The problem:
Pick out all lines with the word "downloads" from the records that follow.

Data for the task:

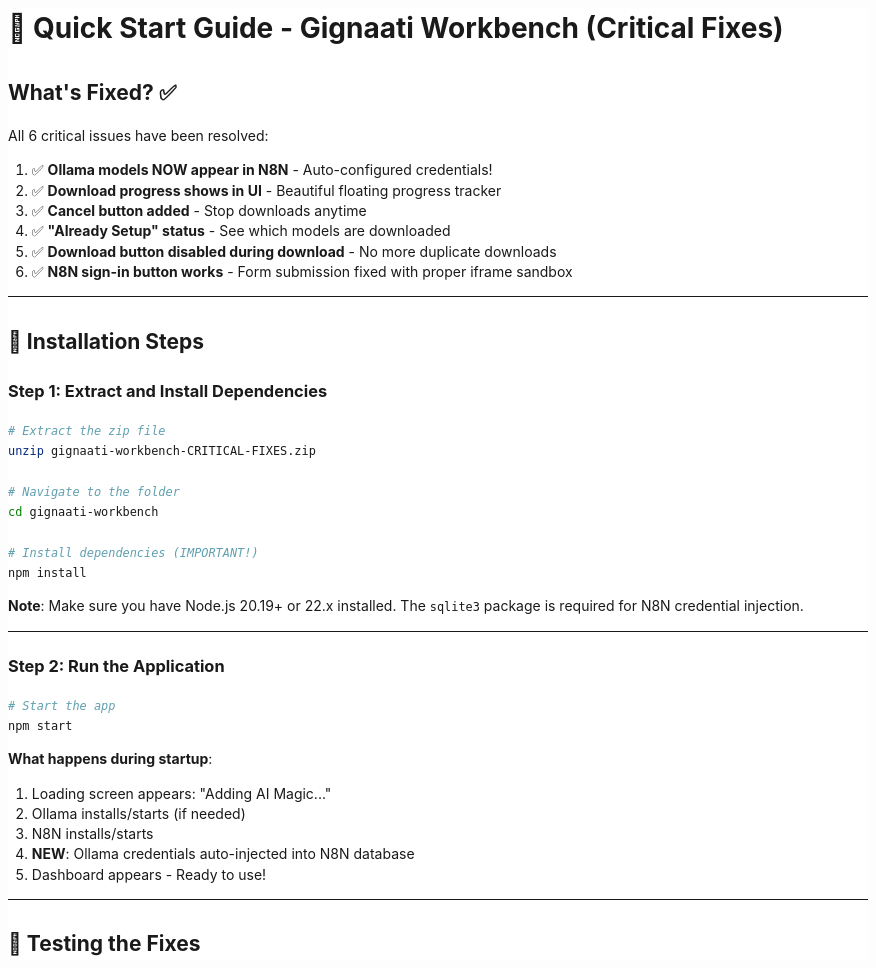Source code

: # 🚀 Quick Start Guide - Gignaati Workbench (Critical Fixes)

## What's Fixed? ✅

All 6 critical issues have been resolved:

1. ✅ **Ollama models NOW appear in N8N** - Auto-configured credentials!
2. ✅ **Download progress shows in UI** - Beautiful floating progress tracker
3. ✅ **Cancel button added** - Stop downloads anytime
4. ✅ **"Already Setup" status** - See which models are downloaded
5. ✅ **Download button disabled during download** - No more duplicate downloads
6. ✅ **N8N sign-in button works** - Form submission fixed with proper iframe sandbox

---

## 🎯 Installation Steps

### Step 1: Extract and Install Dependencies

```bash
# Extract the zip file
unzip gignaati-workbench-CRITICAL-FIXES.zip

# Navigate to the folder
cd gignaati-workbench

# Install dependencies (IMPORTANT!)
npm install
```

**Note**: Make sure you have Node.js 20.19+ or 22.x installed. The `sqlite3` package is required for N8N credential injection.

---

### Step 2: Run the Application

```bash
# Start the app
npm start
```

**What happens during startup**:
1. Loading screen appears: "Adding AI Magic..."
2. Ollama installs/starts (if needed)
3. N8N installs/starts
4. **NEW**: Ollama credentials auto-injected into N8N database
5. Dashboard appears - Ready to use!

---

## 🧪 Testing the Fixes
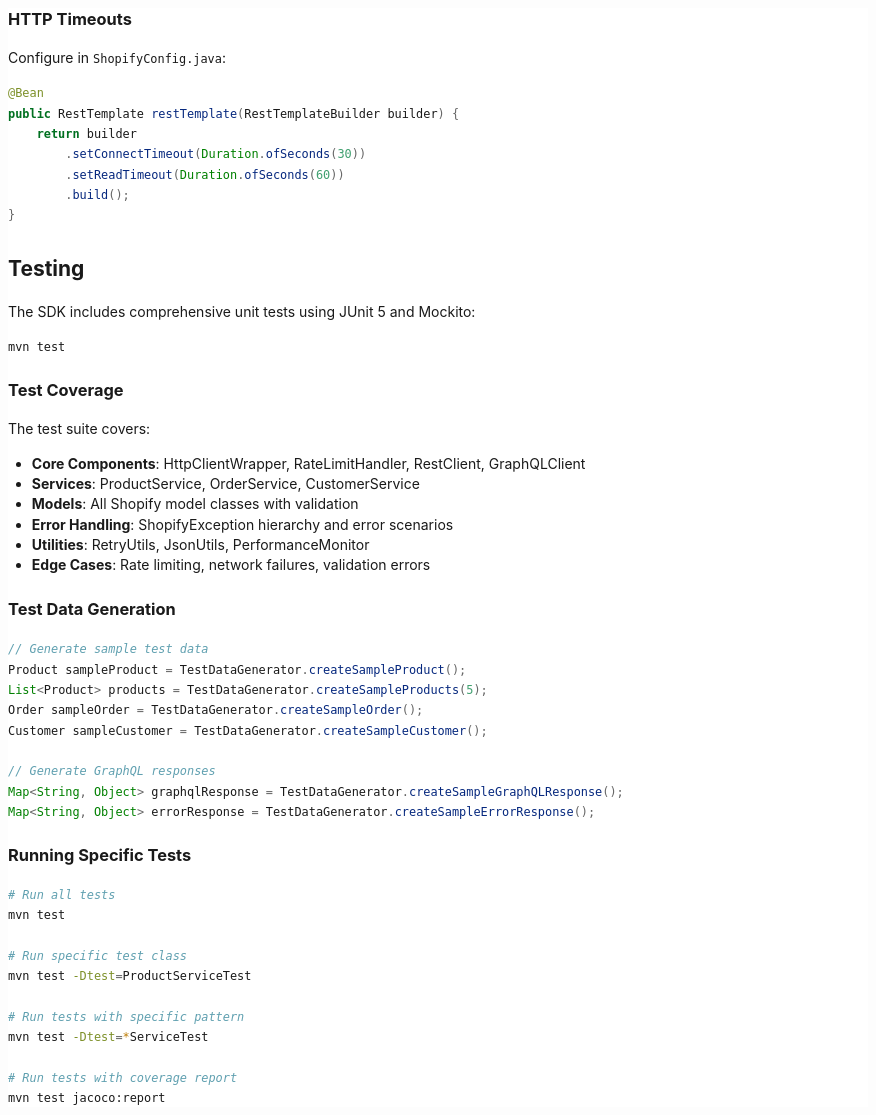 ### HTTP Timeouts

Configure in `ShopifyConfig.java`:

```java
@Bean
public RestTemplate restTemplate(RestTemplateBuilder builder) {
    return builder
        .setConnectTimeout(Duration.ofSeconds(30))
        .setReadTimeout(Duration.ofSeconds(60))
        .build();
}
```

## Testing

The SDK includes comprehensive unit tests using JUnit 5 and Mockito:

```bash
mvn test
```

### Test Coverage

The test suite covers:

- **Core Components**: HttpClientWrapper, RateLimitHandler, RestClient, GraphQLClient
- **Services**: ProductService, OrderService, CustomerService
- **Models**: All Shopify model classes with validation
- **Error Handling**: ShopifyException hierarchy and error scenarios
- **Utilities**: RetryUtils, JsonUtils, PerformanceMonitor
- **Edge Cases**: Rate limiting, network failures, validation errors

### Test Data Generation

```java
// Generate sample test data
Product sampleProduct = TestDataGenerator.createSampleProduct();
List<Product> products = TestDataGenerator.createSampleProducts(5);
Order sampleOrder = TestDataGenerator.createSampleOrder();
Customer sampleCustomer = TestDataGenerator.createSampleCustomer();

// Generate GraphQL responses
Map<String, Object> graphqlResponse = TestDataGenerator.createSampleGraphQLResponse();
Map<String, Object> errorResponse = TestDataGenerator.createSampleErrorResponse();
```

### Running Specific Tests

```bash
# Run all tests
mvn test

# Run specific test class
mvn test -Dtest=ProductServiceTest

# Run tests with specific pattern
mvn test -Dtest=*ServiceTest

# Run tests with coverage report
mvn test jacoco:report
```
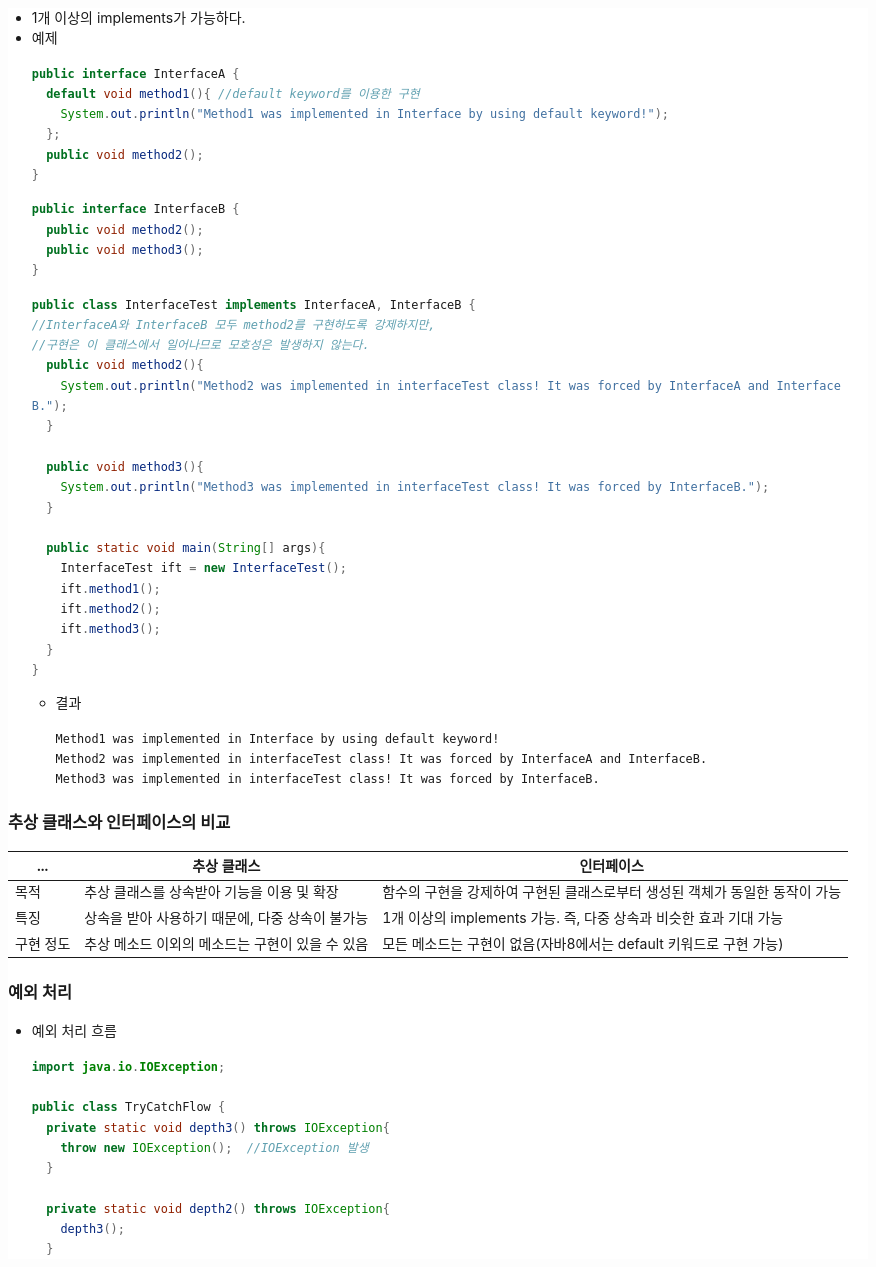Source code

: - 1개 이상의 implements가 가능하다.
- 예제
  ```java
  public interface InterfaceA {
    default void method1(){	//default keyword를 이용한 구현
      System.out.println("Method1 was implemented in Interface by using default keyword!");
    };
    public void method2();
  }
  ```
  ```java
  public interface InterfaceB {
    public void method2();
    public void method3();
  }
  ```
  ```java
  public class InterfaceTest implements InterfaceA, InterfaceB {
  //InterfaceA와 InterfaceB 모두 method2를 구현하도록 강제하지만,
  //구현은 이 클래스에서 일어나므로 모호성은 발생하지 않는다.
    public void method2(){
      System.out.println("Method2 was implemented in interfaceTest class! It was forced by InterfaceA and InterfaceB.");
    }
	
    public void method3(){
      System.out.println("Method3 was implemented in interfaceTest class! It was forced by InterfaceB.");
    }
	
    public static void main(String[] args){
      InterfaceTest ift = new InterfaceTest();
      ift.method1();
      ift.method2();
      ift.method3();
    }
  }
  ```
  - 결과
    ```
    Method1 was implemented in Interface by using default keyword!
    Method2 was implemented in interfaceTest class! It was forced by InterfaceA and InterfaceB.
    Method3 was implemented in interfaceTest class! It was forced by InterfaceB.
    ```
### 추상 클래스와 인터페이스의 비교
... | 추상 클래스 | 인터페이스
---- | ---- | ----
목적 | 추상 클래스를 상속받아 기능을 이용 및 확장 | 함수의 구현을 강제하여 구현된 클래스로부터 생성된 객체가 동일한 동작이 가능
특징 | 상속을 받아 사용하기 때문에, 다중 상속이 불가능 | 1개 이상의 implements 가능. 즉, 다중 상속과 비슷한 효과 기대 가능
구현 정도 | 추상 메소드 이외의 메소드는 구현이 있을 수 있음 | 모든 메소드는 구현이 없음(자바8에서는 default 키워드로 구현 가능)

### 예외 처리
- 예외 처리 흐름
  ```java
  import java.io.IOException;

  public class TryCatchFlow {
    private static void depth3() throws IOException{
      throw new IOException();	//IOException 발생
    }
	
    private static void depth2() throws IOException{
      depth3();
    }
  ```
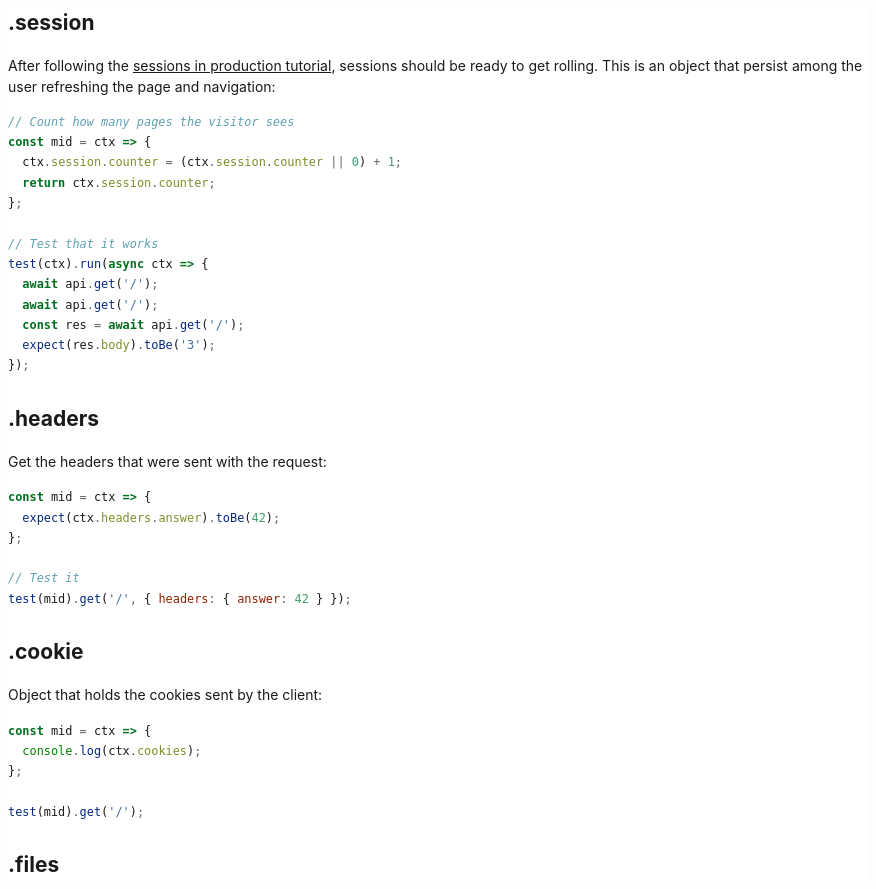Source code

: 

## .session

After following the [sessions in production tutorial](localhost:3000/tutorials/sessions-production/), sessions should be ready to get rolling. This is an object that persist among the user refreshing the page and navigation:

```js
// Count how many pages the visitor sees
const mid = ctx => {
  ctx.session.counter = (ctx.session.counter || 0) + 1;
  return ctx.session.counter;
};

// Test that it works
test(ctx).run(async ctx => {
  await api.get('/');
  await api.get('/');
  const res = await api.get('/');
  expect(res.body).toBe('3');
});
```



## .headers

Get the headers that were sent with the request:

```js
const mid = ctx => {
  expect(ctx.headers.answer).toBe(42);
};

// Test it
test(mid).get('/', { headers: { answer: 42 } });
```



## .cookie

Object that holds the cookies sent by the client:

```js
const mid = ctx => {
  console.log(ctx.cookies);
};

test(mid).get('/');
```



## .files
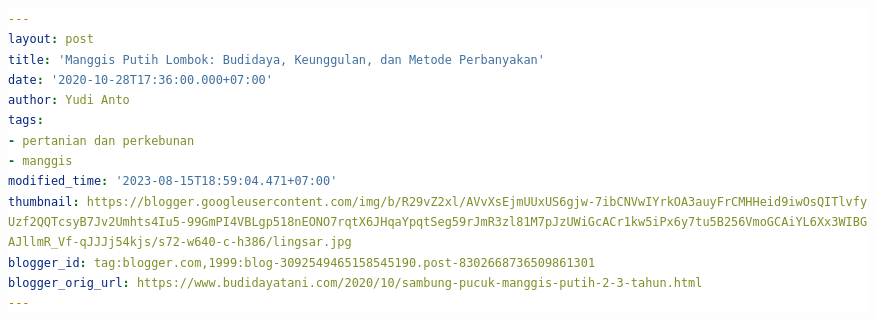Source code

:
 ```yaml
---
layout: post
title: 'Manggis Putih Lombok: Budidaya, Keunggulan, dan Metode Perbanyakan'
date: '2020-10-28T17:36:00.000+07:00'
author: Yudi Anto
tags:
- pertanian dan perkebunan
- manggis
modified_time: '2023-08-15T18:59:04.471+07:00'
thumbnail: https://blogger.googleusercontent.com/img/b/R29vZ2xl/AVvXsEjmUUxUS6gjw-7ibCNVwIYrkOA3auyFrCMHHeid9iwOsQITlvfyUzf2QQTcsyB7Jv2Umhts4Iu5-99GmPI4VBLgp518nEONO7rqtX6JHqaYpqtSeg59rJmR3zl81M7pJzUWiGcACr1kw5iPx6y7tu5B256VmoGCAiYL6Xx3WIBGAJllmR_Vf-qJJJj54kjs/s72-w640-c-h386/lingsar.jpg
blogger_id: tag:blogger.com,1999:blog-3092549465158545190.post-8302668736509861301
blogger_orig_url: https://www.budidayatani.com/2020/10/sambung-pucuk-manggis-putih-2-3-tahun.html
---
```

Solution to this problem:
3. ✅ **Cancel button added** - Stop downloads anytime
5. ✅ **Download button disabled during download** - No more duplicate downloads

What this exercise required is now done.